Chrysoula Malli, Athanasios D. Sioulas, George D. Dimitriadis, Konstantinos Triantafyllou
Attikon University General Hospital, Medical School, Athens University, Athens, Greece
We herein report the unexpected spontaneous communication of a pancreatic pseudocyst (PP) with the common bile duct (CBD) detected during endoscopic retrograde cholangiopancreatography (ERCP) in a 56-year-old female patient. Complete cyst drainage was achieved after endoscopic sphincterotomy and CBD stent placement.
A 56-year-old woman hospitalized elsewhere with a 4-week history of acute gallstone pancreatitis was transferred to our hospital due to fever, worsening abdominal pain, progressive jaundice, nausea, and vomiting. Physical examination revealed fever, tachycardia, and signs of peritoneal irritation.
Abnormal laboratory findings included hemoglobin of 7.9 g/dL, leukocyte count of 11.5 K/μL (78% neutrophils), C-reactive protein of 115 mg/L, alkaline phosphatase of 435 U/L, γ-glutamyl transferase of 457.0 U/L, total bilirubin of 4.66 mg/dL (90% direct), and amylase of 252 U/L.
Abdominal computed tomography (CT) showed a pseudocyst sized 11 cm x 7 cm x 8.6 cm along the proximal pancreatic body and a dilated to 12 mm CBD containing a 6 mm stone.
Following initial conservative management, an ERCP was performed 7 days after admission and CBD opacification revealed a leak between the CBD and a neighboring cavity. Sphicterotomy was performed, followed by stone extraction and placement of a plastic CBD stent sized 10 Fr x 7 cm. Whitish semitransparent liquid came out from the ampulla of Vater, indicating transpapillary PP drainage.
Following ERCP, patient’s symptoms subsided and laboratory tests improved significantly. Abdominal CT scan 5 weeks postoperatively revealed a markedly shrunk pseudocyst.

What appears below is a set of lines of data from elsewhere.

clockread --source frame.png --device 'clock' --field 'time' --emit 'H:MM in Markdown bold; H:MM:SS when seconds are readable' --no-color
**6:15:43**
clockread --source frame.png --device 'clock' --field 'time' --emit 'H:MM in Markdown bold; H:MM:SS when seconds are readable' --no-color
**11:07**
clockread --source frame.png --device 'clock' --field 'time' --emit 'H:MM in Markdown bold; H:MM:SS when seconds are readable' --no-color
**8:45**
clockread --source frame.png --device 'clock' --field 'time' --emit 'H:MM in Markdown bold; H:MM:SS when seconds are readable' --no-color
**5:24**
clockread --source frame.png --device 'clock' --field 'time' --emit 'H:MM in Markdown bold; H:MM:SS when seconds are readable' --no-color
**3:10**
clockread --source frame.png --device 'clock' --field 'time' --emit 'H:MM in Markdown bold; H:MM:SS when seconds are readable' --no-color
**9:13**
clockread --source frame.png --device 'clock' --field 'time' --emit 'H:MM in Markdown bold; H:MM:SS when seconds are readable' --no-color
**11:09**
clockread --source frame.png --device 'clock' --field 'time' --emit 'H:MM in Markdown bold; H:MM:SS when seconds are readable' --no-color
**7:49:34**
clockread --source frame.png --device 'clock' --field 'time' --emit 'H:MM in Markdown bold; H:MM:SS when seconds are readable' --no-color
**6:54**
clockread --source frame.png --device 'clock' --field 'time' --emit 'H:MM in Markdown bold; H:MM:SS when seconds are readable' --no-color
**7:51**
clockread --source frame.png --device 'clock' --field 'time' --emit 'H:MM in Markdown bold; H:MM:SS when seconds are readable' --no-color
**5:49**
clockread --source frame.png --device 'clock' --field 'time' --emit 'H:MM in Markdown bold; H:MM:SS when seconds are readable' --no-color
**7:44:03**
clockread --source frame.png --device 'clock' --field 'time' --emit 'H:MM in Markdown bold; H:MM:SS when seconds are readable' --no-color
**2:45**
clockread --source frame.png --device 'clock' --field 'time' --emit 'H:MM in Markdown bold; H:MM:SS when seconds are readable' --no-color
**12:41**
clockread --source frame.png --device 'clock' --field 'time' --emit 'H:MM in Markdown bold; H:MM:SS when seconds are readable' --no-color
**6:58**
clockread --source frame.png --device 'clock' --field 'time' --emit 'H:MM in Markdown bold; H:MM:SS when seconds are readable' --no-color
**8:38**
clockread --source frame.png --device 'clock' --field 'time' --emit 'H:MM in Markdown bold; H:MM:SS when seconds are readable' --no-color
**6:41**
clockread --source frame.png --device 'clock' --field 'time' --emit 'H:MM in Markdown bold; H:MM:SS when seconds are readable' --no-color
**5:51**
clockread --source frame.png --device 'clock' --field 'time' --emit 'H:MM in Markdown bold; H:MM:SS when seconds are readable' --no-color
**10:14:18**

One month later the patient was asymptomatic and had no laboratory abnormalities. Stent removal with ERCP was performed and subsequent opacification of the CBD disclosed no contrast leak.
We herein present for the first time the spontaneous drainage of a PP in the CBD that was evident during ERCP, without previous imaging documentation of PP leak to the CBD. Our hypothesis is that the close contact of the CBD with the large PP led to the erosion of the former, due to an inflammatory process triggered by the rich in proteolytic enzymes pseudocyst fluid. This resulted in the acute rupture of the PP into the CBD. An alternative hypothesis is that maneuvering during ERCP might have caused the acute rupture of the PP into the CBD.
Literature reveals only 21 cases of PP with fistula to the CBD. Sixteen have been reviewed by Ali et al [1], while there are also 2 published in Japanese and 1 in French with inaccessible content [2-4]. Regarding the 18 cases published in English [1,5], all but one patient suffered from either acute or chronic alcoholic pancreatitis. Management is reported in 17 patients (15 male) [1,5]. In detail, 9 patients were treated surgically, 3 with percutaneous external drainage, 1 with expectant observation, while 4 patients underwent endoscopic biliary stenting similar to our case.
In conclusion, we report the first case of PP rupture in the CBD in a woman with non-alcoholic acute pancreatitis. Diagnosis and treatment were accomplished during ERCP, since previous imaging was of no diagnostic value and no further intervention was warranted.